The results are piped into a filter which removes empty lines.
Those results are piped into a filter which removes any lines that don't begin with 'T:'
Finally, the remaining items (tune titles) are sorted alphabetically.
Powershell is free with Windows Vista & Windows 7 & is a free download for Windows OSes back to Windows XP.
# Posted on November 9th 2011 by HipCzeck
Re: need help making an index of an abc file
Those who are using ABCexplorer can already easily do this.
A full explanation can be found in the Help File under 'Window of Printable List'.
Here is how in a more user friendly way:-
How to build customized indexes in ABCexplorer:
All the files that you have opened will be indexed; close the files that you don't want to index.
1) In the tab 'Filter', select 'Filter and replace list' (or 'add to list'). If you want to select all the tunes in all the open files, then leave all the filtering boxes empty. If you want to preselect the sort of tunes you want to index, then choose your filter now, to select only the sort of tunes that you want to add to the index.
2) Press 'Apply filtering'. The tunes selected by your filtering are now copied into the Temporary List, not in alphabetical order yet.

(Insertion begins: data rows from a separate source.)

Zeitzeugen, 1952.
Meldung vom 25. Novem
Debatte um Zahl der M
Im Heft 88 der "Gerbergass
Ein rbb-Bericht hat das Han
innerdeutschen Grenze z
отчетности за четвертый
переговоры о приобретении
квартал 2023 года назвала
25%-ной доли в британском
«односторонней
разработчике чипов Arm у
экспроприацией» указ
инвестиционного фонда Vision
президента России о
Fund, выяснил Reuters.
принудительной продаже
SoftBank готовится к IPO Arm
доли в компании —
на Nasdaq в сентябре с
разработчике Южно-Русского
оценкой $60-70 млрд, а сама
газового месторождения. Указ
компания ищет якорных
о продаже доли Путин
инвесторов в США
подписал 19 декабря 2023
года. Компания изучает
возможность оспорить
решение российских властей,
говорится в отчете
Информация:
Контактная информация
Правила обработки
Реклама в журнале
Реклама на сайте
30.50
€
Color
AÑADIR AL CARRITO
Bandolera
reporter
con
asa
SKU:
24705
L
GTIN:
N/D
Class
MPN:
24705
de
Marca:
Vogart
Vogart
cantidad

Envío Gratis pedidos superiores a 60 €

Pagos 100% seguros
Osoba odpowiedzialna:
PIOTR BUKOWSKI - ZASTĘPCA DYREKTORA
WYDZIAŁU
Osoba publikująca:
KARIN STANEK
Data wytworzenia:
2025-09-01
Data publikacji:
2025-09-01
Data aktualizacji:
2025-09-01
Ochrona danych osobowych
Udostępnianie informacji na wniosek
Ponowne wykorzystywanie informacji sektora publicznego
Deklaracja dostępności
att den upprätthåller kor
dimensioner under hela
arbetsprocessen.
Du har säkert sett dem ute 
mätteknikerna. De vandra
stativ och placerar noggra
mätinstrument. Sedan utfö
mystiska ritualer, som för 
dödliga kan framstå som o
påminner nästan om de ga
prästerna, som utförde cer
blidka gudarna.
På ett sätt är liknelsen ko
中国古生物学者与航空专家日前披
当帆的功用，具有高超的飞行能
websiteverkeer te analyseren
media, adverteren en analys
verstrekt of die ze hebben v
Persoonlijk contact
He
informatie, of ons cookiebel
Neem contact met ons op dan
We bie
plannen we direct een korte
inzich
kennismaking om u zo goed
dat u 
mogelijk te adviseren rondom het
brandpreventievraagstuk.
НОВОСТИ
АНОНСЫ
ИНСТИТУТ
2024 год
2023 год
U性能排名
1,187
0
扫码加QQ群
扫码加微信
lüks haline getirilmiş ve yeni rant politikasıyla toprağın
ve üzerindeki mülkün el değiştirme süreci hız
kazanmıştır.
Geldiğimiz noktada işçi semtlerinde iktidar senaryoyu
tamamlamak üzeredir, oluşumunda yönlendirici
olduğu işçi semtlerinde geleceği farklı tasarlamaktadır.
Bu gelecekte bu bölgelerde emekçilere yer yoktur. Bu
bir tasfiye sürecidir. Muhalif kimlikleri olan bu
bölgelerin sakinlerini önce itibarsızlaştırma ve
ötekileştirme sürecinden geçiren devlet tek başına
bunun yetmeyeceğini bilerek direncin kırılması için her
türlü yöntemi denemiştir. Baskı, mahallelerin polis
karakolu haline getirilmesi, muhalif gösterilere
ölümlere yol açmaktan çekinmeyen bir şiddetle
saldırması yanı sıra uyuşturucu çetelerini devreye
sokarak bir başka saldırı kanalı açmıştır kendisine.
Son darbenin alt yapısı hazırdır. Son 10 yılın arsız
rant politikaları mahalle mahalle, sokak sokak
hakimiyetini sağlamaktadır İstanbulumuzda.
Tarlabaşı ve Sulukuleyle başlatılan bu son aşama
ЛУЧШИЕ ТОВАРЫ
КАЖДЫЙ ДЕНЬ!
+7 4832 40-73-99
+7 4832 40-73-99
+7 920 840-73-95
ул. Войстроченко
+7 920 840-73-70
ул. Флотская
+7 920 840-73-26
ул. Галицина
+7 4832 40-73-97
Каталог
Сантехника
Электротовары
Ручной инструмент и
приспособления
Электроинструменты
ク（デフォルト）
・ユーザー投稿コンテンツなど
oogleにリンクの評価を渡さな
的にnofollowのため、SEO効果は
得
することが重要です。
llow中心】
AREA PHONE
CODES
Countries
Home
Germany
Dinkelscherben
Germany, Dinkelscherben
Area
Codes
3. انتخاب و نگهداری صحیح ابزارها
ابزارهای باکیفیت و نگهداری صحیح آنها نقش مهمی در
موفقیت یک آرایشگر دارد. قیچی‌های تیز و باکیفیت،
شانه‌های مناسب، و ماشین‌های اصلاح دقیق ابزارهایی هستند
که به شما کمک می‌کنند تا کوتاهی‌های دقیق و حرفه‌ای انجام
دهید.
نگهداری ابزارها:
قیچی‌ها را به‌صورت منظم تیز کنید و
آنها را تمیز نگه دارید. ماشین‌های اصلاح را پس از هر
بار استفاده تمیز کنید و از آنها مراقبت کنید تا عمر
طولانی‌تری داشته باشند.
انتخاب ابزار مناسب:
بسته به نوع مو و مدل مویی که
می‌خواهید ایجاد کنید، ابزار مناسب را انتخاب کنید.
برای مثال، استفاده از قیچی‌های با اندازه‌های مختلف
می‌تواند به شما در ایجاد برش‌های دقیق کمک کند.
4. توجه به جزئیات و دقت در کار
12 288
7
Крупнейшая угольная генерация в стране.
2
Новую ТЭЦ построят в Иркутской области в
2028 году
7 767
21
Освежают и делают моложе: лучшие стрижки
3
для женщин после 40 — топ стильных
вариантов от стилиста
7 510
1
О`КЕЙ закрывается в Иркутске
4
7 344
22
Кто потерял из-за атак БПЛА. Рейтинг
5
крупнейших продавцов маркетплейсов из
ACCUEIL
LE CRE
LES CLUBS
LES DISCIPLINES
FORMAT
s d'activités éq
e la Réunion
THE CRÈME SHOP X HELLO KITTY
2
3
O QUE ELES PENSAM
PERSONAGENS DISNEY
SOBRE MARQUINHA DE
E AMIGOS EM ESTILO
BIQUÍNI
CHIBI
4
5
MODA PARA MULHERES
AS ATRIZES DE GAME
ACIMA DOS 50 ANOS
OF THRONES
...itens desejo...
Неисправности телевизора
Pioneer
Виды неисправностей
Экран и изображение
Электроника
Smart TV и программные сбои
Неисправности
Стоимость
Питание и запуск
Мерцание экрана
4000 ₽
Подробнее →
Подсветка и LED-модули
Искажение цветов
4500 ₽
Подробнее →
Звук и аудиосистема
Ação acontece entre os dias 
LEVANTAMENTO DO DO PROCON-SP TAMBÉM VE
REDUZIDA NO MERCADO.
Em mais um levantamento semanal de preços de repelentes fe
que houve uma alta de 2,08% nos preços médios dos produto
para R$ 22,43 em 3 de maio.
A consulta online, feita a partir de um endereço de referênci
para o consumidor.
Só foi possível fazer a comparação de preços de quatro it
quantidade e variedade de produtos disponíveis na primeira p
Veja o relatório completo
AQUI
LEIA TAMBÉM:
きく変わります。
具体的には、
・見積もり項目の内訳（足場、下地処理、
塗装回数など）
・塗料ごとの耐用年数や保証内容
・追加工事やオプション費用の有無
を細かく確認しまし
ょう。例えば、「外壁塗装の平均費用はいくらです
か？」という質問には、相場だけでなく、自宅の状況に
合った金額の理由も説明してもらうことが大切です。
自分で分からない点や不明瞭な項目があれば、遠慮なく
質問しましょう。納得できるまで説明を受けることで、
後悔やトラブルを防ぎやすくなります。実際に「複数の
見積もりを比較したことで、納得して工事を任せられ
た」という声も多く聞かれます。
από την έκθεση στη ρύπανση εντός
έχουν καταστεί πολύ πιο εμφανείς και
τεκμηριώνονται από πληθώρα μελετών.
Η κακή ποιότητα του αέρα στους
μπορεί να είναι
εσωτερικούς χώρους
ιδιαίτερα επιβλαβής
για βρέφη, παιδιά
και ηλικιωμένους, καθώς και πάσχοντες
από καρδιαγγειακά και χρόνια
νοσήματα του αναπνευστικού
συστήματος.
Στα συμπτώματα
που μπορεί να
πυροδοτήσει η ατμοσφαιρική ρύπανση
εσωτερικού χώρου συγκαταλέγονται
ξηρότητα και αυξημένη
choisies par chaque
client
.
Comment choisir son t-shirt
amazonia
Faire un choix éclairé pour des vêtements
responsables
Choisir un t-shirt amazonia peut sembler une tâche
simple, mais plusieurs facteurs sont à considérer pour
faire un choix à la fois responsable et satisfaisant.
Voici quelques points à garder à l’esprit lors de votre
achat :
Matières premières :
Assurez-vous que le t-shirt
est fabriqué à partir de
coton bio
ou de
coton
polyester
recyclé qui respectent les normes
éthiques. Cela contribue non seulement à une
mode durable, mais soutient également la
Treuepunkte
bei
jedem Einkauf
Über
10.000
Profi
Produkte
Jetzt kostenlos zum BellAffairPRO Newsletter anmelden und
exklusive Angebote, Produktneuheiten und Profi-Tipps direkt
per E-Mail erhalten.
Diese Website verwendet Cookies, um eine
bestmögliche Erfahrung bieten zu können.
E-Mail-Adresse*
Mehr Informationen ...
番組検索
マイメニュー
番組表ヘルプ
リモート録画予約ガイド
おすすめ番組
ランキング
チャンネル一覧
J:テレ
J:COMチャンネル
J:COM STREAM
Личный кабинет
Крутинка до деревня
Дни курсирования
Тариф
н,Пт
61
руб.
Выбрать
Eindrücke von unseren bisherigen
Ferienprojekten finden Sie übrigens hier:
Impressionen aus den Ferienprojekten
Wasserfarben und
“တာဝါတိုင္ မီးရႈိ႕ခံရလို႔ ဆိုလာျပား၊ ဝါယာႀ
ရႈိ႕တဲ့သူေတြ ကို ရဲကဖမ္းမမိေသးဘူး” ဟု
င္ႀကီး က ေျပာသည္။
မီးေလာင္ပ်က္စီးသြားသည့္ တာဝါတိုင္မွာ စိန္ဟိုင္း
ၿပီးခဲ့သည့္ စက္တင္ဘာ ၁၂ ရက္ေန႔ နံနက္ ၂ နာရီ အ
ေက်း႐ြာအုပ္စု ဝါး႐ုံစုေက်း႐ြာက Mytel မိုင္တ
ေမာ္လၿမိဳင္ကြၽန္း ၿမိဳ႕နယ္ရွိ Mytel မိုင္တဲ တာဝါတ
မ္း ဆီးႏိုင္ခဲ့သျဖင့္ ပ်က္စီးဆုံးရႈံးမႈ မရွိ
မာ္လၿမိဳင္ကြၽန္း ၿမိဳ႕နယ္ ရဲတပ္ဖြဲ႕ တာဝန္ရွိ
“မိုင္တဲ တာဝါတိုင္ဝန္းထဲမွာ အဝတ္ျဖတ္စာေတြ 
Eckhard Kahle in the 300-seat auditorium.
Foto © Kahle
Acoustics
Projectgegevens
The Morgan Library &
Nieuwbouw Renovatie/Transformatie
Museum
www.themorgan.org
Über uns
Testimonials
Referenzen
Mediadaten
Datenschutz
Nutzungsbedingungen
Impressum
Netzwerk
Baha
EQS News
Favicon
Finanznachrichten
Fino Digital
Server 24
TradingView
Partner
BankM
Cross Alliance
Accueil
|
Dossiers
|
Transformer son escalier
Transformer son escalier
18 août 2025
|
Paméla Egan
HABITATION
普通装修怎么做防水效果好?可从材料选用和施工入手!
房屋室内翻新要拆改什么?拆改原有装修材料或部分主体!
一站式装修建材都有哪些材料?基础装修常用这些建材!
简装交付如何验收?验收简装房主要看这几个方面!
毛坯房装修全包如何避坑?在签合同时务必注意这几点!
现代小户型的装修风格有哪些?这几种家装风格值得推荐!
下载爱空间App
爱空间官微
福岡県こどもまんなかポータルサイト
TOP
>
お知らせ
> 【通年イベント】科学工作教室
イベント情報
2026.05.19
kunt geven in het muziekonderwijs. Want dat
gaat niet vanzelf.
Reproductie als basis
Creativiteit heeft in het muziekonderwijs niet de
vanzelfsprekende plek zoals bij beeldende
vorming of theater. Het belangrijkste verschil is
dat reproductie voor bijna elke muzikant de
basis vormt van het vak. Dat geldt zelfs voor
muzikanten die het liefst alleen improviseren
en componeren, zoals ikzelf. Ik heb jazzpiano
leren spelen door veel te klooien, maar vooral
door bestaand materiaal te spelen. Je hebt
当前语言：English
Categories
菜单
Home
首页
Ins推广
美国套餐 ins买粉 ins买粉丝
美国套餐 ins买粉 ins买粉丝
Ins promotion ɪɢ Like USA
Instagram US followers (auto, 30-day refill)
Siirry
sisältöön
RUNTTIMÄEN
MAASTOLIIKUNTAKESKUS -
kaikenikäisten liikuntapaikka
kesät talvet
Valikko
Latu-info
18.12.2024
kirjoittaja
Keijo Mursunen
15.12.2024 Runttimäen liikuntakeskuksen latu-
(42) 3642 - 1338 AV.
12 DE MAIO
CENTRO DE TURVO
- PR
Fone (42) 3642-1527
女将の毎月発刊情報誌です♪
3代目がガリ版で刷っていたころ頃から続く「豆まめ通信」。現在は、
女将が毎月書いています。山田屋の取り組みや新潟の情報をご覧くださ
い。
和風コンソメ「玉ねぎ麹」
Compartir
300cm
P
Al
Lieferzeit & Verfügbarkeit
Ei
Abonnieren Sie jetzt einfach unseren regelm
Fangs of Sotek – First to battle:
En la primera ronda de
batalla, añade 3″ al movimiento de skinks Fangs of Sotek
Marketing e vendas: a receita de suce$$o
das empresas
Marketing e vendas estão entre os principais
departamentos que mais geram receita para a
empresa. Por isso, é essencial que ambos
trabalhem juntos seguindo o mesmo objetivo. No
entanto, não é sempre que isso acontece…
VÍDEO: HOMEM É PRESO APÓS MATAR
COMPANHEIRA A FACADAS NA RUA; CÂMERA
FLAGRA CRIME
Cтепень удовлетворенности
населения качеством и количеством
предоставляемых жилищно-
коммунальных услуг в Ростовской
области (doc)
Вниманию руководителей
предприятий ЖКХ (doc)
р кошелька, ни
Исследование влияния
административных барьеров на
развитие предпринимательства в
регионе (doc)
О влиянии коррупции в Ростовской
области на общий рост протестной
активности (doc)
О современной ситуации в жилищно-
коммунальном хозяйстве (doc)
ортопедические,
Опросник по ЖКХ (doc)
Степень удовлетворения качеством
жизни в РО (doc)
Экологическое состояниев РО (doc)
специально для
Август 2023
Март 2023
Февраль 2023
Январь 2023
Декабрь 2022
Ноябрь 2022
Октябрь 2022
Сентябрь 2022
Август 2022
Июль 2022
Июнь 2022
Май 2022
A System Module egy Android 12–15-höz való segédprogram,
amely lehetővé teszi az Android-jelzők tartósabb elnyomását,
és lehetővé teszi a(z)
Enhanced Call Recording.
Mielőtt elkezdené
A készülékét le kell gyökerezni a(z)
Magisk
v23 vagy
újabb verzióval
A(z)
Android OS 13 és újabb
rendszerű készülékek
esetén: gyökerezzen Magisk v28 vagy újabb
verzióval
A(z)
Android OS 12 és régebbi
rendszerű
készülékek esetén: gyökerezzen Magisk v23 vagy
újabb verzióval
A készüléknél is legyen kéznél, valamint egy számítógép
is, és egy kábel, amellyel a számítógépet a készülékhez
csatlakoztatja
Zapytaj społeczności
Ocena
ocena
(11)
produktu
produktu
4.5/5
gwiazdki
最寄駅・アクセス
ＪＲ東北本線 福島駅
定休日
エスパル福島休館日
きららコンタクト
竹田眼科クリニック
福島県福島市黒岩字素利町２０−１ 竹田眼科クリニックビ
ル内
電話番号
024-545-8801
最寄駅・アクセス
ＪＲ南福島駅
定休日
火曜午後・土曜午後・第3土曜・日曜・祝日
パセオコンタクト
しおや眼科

3) In the menu of the Temporary List (in the Menu Bar or by right clicking in the list), select 'Export list' > 'Convert into a printable list': The 'Printable List' edit window is now displayed. You will see that the list has become alphabetical.
4) You can select the fields you want to include in the file by checking the boxes in the drop-down list "Include". The index can be exported as either a text file, or *.csv or *.tsv. For a text file, you can choose the separator between the fields (default is "/").